Exercise objective →
Reproduce word for word the lines of the material below that run from the line containing "Кстати, на этой неделе мы нашли" through the line containing "зимние месяцы, когда на полуострове", both of those lines included.

Stored data entries:
▼▼▼

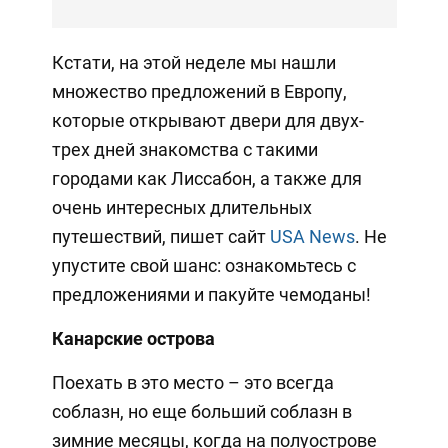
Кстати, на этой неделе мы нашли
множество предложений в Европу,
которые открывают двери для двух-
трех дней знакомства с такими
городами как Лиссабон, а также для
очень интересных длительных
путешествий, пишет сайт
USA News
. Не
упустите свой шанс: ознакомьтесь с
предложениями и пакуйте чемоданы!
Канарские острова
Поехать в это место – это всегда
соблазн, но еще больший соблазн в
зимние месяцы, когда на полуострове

▲▲▲
▼▼▼

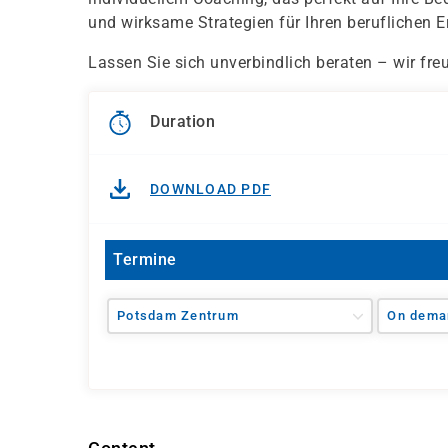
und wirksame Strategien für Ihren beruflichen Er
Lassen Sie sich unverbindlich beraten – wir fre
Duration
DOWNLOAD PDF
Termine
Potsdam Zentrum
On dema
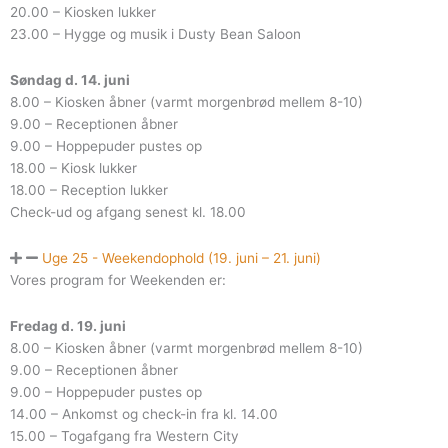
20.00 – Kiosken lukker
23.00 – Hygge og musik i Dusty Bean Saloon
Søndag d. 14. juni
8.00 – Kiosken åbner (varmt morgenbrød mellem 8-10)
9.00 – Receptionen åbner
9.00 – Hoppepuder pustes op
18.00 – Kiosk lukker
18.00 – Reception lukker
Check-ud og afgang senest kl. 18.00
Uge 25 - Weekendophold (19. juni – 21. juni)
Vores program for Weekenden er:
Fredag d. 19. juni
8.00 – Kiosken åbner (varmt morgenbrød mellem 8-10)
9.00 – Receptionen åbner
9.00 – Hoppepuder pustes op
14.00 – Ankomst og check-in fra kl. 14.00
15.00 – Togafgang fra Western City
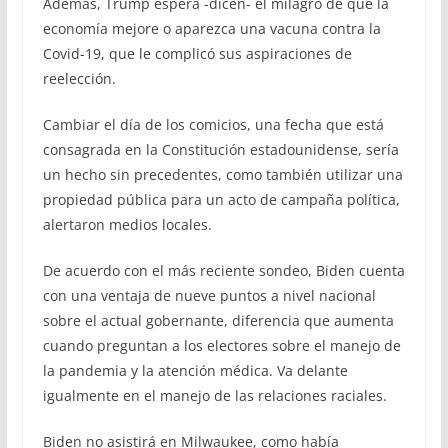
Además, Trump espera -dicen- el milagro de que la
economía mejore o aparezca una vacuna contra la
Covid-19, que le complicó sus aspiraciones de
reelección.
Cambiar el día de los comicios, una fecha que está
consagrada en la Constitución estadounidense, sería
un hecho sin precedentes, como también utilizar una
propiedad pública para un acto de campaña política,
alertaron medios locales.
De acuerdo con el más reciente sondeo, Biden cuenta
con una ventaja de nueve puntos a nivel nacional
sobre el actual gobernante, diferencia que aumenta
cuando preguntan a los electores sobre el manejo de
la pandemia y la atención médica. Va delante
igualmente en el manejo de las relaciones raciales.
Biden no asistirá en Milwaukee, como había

▲▲▲

Solution to this task →
Кстати, на этой неделе мы нашли
множество предложений в Европу,
которые открывают двери для двух-
трех дней знакомства с такими
городами как Лиссабон, а также для
очень интересных длительных
путешествий, пишет сайт
USA News
. Не
упустите свой шанс: ознакомьтесь с
предложениями и пакуйте чемоданы!
Канарские острова
Поехать в это место – это всегда
соблазн, но еще больший соблазн в
зимние месяцы, когда на полуострове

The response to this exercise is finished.